• Work instructions: Excluding pictures, what does the listing below contain from the line with "the first thing" up to and including the line with "How much is it?", word for word?

-------------------------

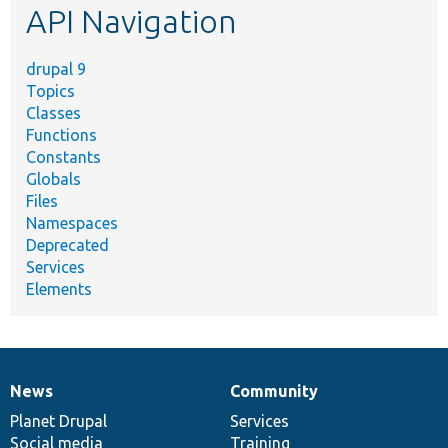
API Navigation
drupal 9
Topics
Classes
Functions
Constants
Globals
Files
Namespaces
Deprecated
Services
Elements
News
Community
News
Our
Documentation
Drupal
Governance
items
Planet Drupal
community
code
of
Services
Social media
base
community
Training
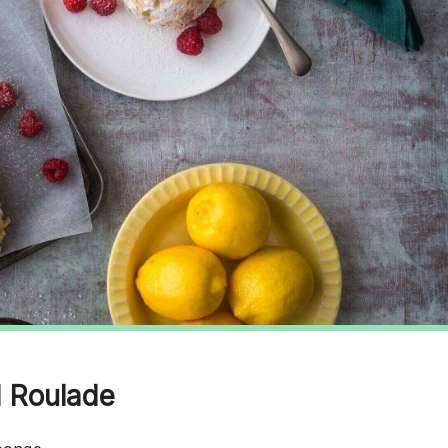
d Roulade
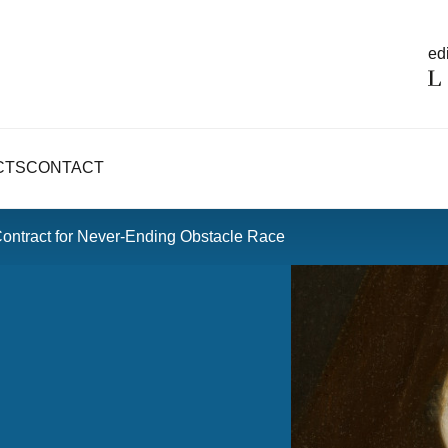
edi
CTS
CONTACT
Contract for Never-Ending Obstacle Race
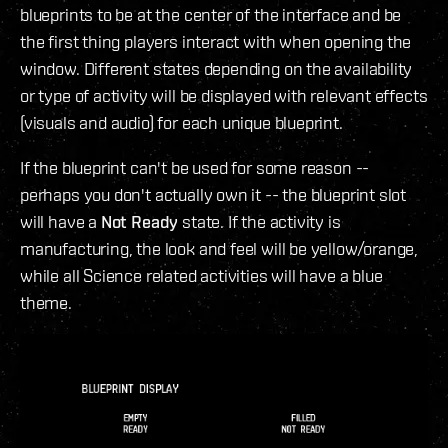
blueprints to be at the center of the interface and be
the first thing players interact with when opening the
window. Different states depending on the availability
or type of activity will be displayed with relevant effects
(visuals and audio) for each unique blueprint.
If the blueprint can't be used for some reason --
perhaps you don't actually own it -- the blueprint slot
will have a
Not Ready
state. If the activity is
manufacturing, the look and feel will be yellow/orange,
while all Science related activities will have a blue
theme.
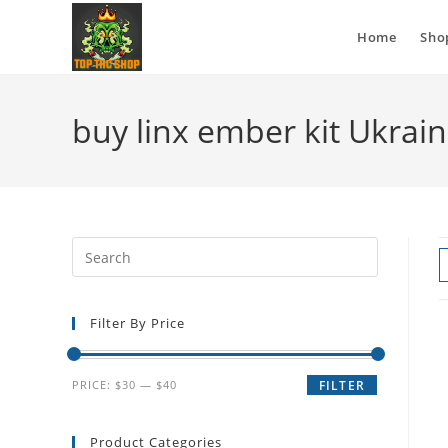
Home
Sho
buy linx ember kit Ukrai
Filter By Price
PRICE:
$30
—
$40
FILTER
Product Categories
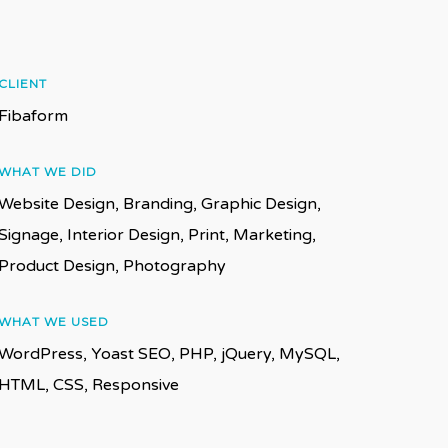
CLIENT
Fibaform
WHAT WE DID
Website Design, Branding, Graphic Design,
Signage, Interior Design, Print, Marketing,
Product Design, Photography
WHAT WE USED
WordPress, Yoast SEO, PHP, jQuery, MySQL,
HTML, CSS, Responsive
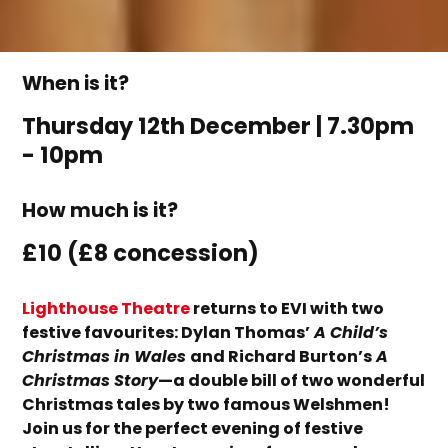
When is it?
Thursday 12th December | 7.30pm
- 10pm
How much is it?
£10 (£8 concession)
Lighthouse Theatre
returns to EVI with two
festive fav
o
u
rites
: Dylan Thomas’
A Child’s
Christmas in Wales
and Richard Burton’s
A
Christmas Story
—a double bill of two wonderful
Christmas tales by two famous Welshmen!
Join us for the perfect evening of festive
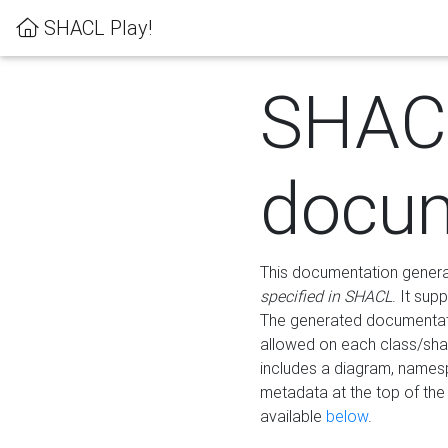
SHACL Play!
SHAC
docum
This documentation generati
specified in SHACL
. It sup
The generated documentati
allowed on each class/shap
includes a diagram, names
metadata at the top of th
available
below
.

-------------------------

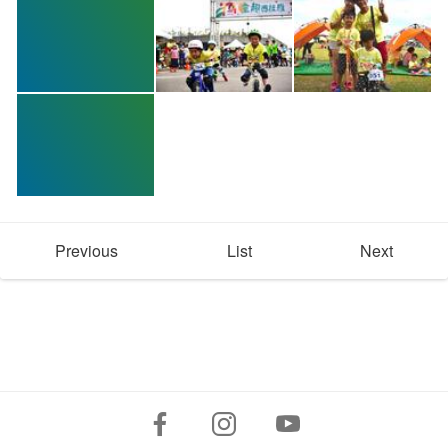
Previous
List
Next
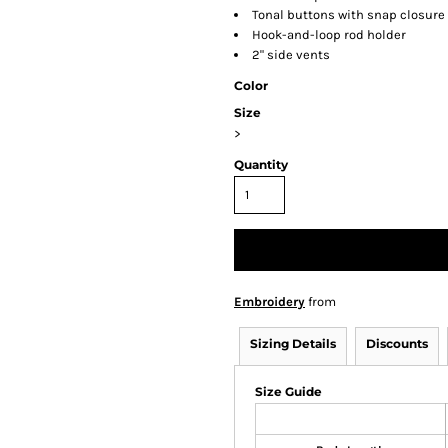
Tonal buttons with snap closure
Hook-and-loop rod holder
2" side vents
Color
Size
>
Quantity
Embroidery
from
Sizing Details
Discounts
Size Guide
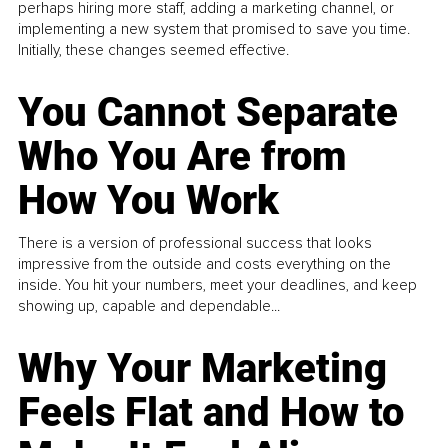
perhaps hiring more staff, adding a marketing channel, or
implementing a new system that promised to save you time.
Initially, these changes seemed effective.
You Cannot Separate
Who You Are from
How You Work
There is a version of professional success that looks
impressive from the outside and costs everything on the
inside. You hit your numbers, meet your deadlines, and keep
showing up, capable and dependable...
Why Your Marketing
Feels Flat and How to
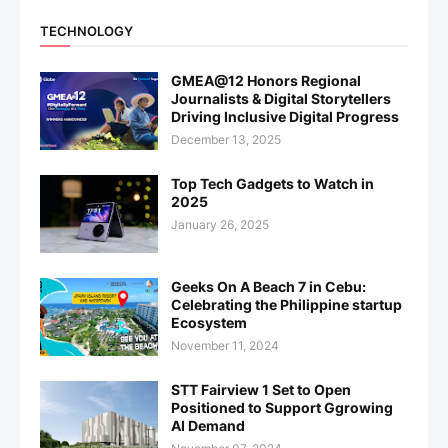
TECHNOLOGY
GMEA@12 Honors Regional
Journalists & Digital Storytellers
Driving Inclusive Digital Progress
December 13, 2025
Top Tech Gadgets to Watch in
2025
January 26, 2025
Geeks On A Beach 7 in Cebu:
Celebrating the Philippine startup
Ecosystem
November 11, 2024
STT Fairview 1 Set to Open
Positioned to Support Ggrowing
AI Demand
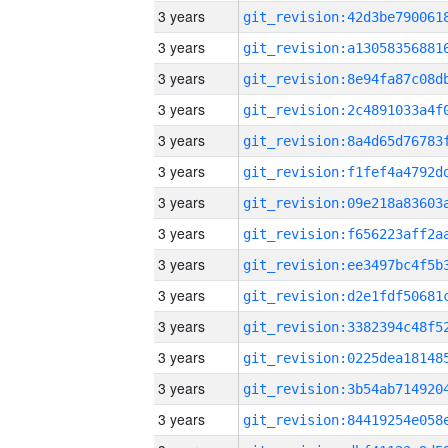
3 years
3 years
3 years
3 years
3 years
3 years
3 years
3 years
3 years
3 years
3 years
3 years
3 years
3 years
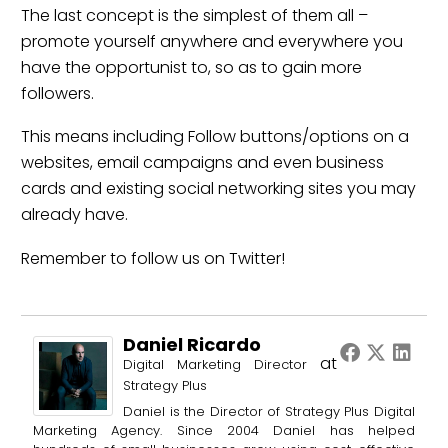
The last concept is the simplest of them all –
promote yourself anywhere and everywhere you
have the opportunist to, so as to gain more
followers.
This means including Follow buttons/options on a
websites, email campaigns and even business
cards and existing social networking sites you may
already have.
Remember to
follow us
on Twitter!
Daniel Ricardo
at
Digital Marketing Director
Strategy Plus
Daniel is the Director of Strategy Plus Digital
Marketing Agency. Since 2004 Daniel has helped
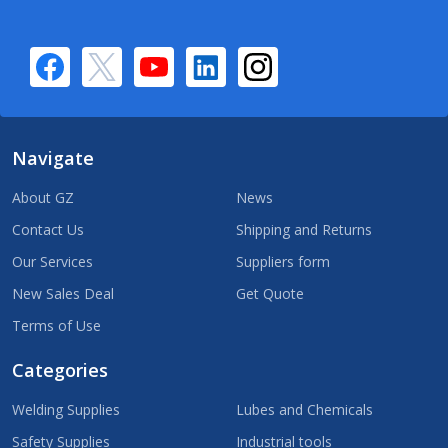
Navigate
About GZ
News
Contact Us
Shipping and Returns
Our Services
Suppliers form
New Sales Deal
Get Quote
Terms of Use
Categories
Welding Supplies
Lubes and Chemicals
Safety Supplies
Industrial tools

-------------------------

• Solution for this task:
the first thing players interact with when opening the
window. Different states depending on the availability
or type of activity will be displayed with relevant effects
(visuals and audio) for each unique blueprint.
If the blueprint can't be used for some reason --
perhaps you don't actually own it -- the blueprint slot
will have a
Not Ready
state. If the activity is
manufacturing, the look and feel will be yellow/orange,
while all Science related activities will have a blue
theme.
Home
Sho
buy linx ember kit Ukrai
Filter By Price
PRICE:
$30
—
$40
FILTER
Product Categories
CLIENT
Fibaform
WHAT WE DID
Website Design, Branding, Graphic Design,
Signage, Interior Design, Print, Marketing,
Product Design, Photography
WHAT WE USED
WordPress, Yoast SEO, PHP, jQuery, MySQL,
HTML, CSS, Responsive
When is it?
Thursday 12th December | 7.30pm
- 10pm
How much is it?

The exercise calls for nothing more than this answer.